Muito antes disso, deste-me a conhecer, inadvertidamente, a violência da morte dos animais: bovinos a tombar com fragor no matadouro do Sr. José Marques, que ficava ao fundo do talho, rios de sangue a escorrer pelo chão de cimento, a seguir à estocada, de um só golpe, com um ferro de dois gumes a que chamavam choupa; porcos sangrados ao alvorecer, nos rigores do frio e no tempo das salgadeiras, uma grande algazarra de gente e azáfama de alguidares, e eu na cama, tolhido de medo, com os dois indicadores espetados por longos minutos nos ouvidos, à espera que o estertor do animal esvaído em sangue calasse de vez os guinchos lancinantes; carneiros imolados pelo Zé Teixeira, a céu aberto, nas vésperas da Páscoa, num espaço onde se situa hoje o snack-bar S. Pedro. Parecia pedir-lhes desculpa, pois afagava-os mansamente – talvez à procura do ponto mais vulnerável – antes de os abater, abandonando-os, já sem vida, com olhos redondos e abertos de espanto.

Compreenderás agora, Palhaça, porque não estou presente no ritual antropológico que em tua honra se celebra todos os anos no largo das Escolas: a matança do porco à moda antiga, o rancho folclórico a tocar, néons, padarias e instituições bancárias a espreitar. A goela hiante do tempo tudo devora à sua passagem; devagar ou mais depressa, a vida é perda: vamos perdendo tudo, aos poucos. Sei que me desculpas a ausência em cenário tão artificial e diferente do antigo. Ausência não pelo cenário, mas pelo espectáculo que encerra. Sabes que tento honrar as tuas tradições por outras formas, e isso me basta.

Prefiro lembrar o som inconfundível do repicar dos teus sinos ou o toque das trindades. Ou a obrigação instituída de ficar em jejum três horas antes de comungar. Em tempo de comunhões – fiz todas: a primeira, a segunda, a terceira e a quarta, mais a profissão de fé – abalava do largo de S. Pedro com minha Mãe, às cinco ou seis da manhã, calcorreava a rua de Vila Nova no mais opaco e espesso silêncio – ainda ouço, às vezes, os passos apressados que ela me devolvia – entrava na igreja, assistia à missa, fazia a genuflexão – joelhos nus contra o lajedo frio situado em frente do altar, lugar reservado aos homens, as mulheres ficavam na retaguarda – enfim, cumpria regras que ajudavam a definir a tua identidade. Respeitava-te, pois. À saída da igreja lá estava a recompensa: numas bancas improvisadas, meia pada de pão, sem nada dentro, e uns tremoços, para combater o jejum e não deixar que o estômago continuasse colado às costas.

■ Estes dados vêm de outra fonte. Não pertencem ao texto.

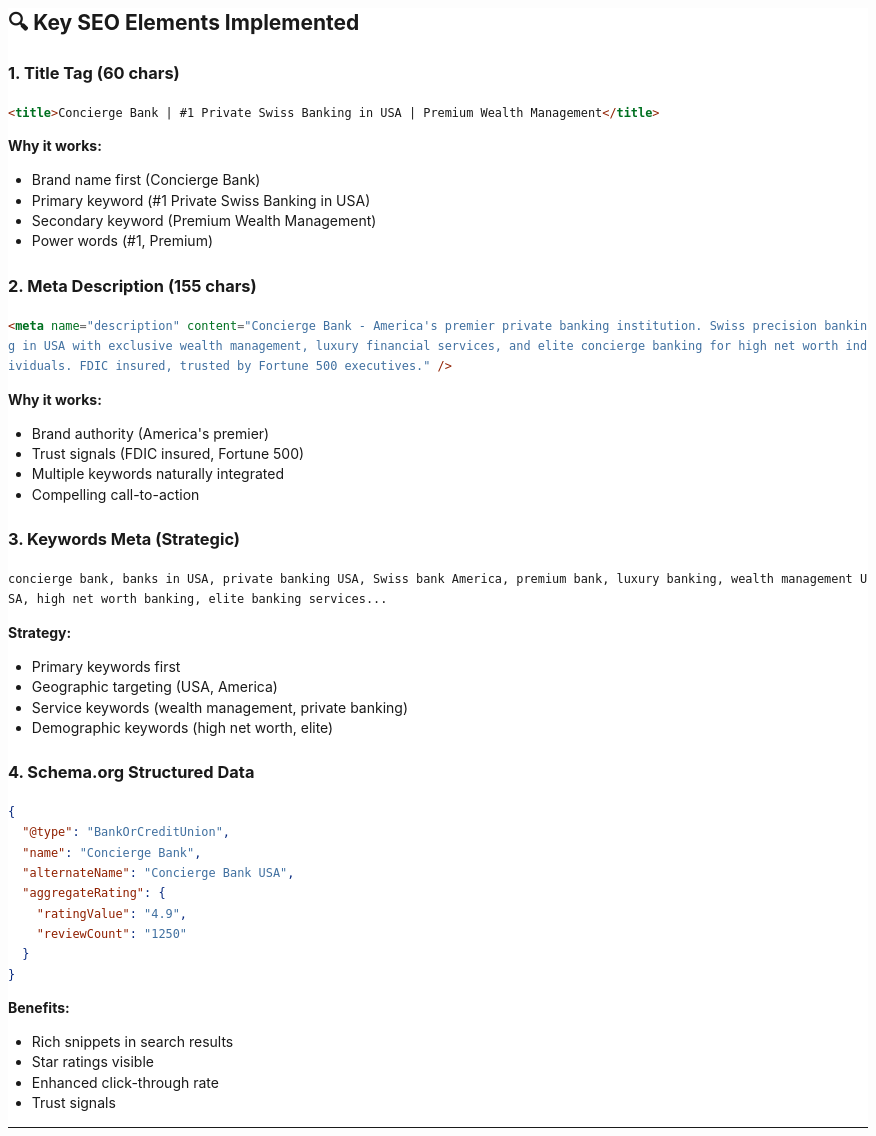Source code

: 
## 🔍 Key SEO Elements Implemented

### 1. Title Tag (60 chars)
```html
<title>Concierge Bank | #1 Private Swiss Banking in USA | Premium Wealth Management</title>
```
**Why it works:**
- Brand name first (Concierge Bank)
- Primary keyword (#1 Private Swiss Banking in USA)
- Secondary keyword (Premium Wealth Management)
- Power words (#1, Premium)

### 2. Meta Description (155 chars)
```html
<meta name="description" content="Concierge Bank - America's premier private banking institution. Swiss precision banking in USA with exclusive wealth management, luxury financial services, and elite concierge banking for high net worth individuals. FDIC insured, trusted by Fortune 500 executives." />
```
**Why it works:**
- Brand authority (America's premier)
- Trust signals (FDIC insured, Fortune 500)
- Multiple keywords naturally integrated
- Compelling call-to-action

### 3. Keywords Meta (Strategic)
```
concierge bank, banks in USA, private banking USA, Swiss bank America, premium bank, luxury banking, wealth management USA, high net worth banking, elite banking services...
```
**Strategy:**
- Primary keywords first
- Geographic targeting (USA, America)
- Service keywords (wealth management, private banking)
- Demographic keywords (high net worth, elite)

### 4. Schema.org Structured Data
```json
{
  "@type": "BankOrCreditUnion",
  "name": "Concierge Bank",
  "alternateName": "Concierge Bank USA",
  "aggregateRating": {
    "ratingValue": "4.9",
    "reviewCount": "1250"
  }
}
```
**Benefits:**
- Rich snippets in search results
- Star ratings visible
- Enhanced click-through rate
- Trust signals

---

E também me lembro de, pela Páscoa, cumprir outro preceito, uma espécie de estreita aliança entre os desígnios de Deus e os de César: ia confessar-me e logo a seguir tinha que passar pela sacristia, para “desarriscar” o nome. Era uma das tuas muitas formas de nos controlar, avisando-nos que só está bem integrado num meio quem lhe aceita as regras e as limitações.

Aqui te deixo por agora, após relembrar pedaços soltos de um tempo em que a garotada se sentia agasalhada de ternura quando o dia fechava sem qualquer tareia de verga, cinto, cordas ou adival. Miúdos que também sucumbiam, muito mais do que hoje, às doença e à miséria e não propriamente por gostarem de viajar até ao céu. Um tempo em que homens e mulheres suavam camarinhas nas terras de pão, ou enchiam açafates de canseiras, substituindo-se, quando era preciso, aos animais de tracção à frente de charruas e arados.

Encerro esta espécie de balada de uma infância antiga, a um tempo difícil mas feliz,  povoada de medos do escuro, de ir ao alpendre mal iluminado procurar achas para a fogueira, ou à adega encher a pucheira de vinho tirado ao torno. Medo, também, de corujas e mochos de piar agoirento, ou de lobisomens que se dizia aparecerem nas encruzilhadas, podendo assumir diversas formas, como pipas a saltar e a rolar sozinhas.

Melhor que tudo isso era brincar à bilharda ou ao pião, ou até ajudar em pequenas tarefas como tocar o boi em volta do poço de rega, ou reunir uns ramos de gilbardeira que serviam de vassoura para colocar junto ao borralho, onde sabia tão bem adormecer, em tempos de rigorosa invernia, à sonolência da lareira.

Foi aqui, onde crescemos juntos, que tudo aconteceu. Eras então aldeia pequena, perdida nas brumas do passado. Como eu, largaste os calções, engravataste-te, cresceste de forma um tanto desajeitada, às vezes pões moderno onde devia ser antigo e antigo onde devia ser moderno. Dores de crescimento, presumo.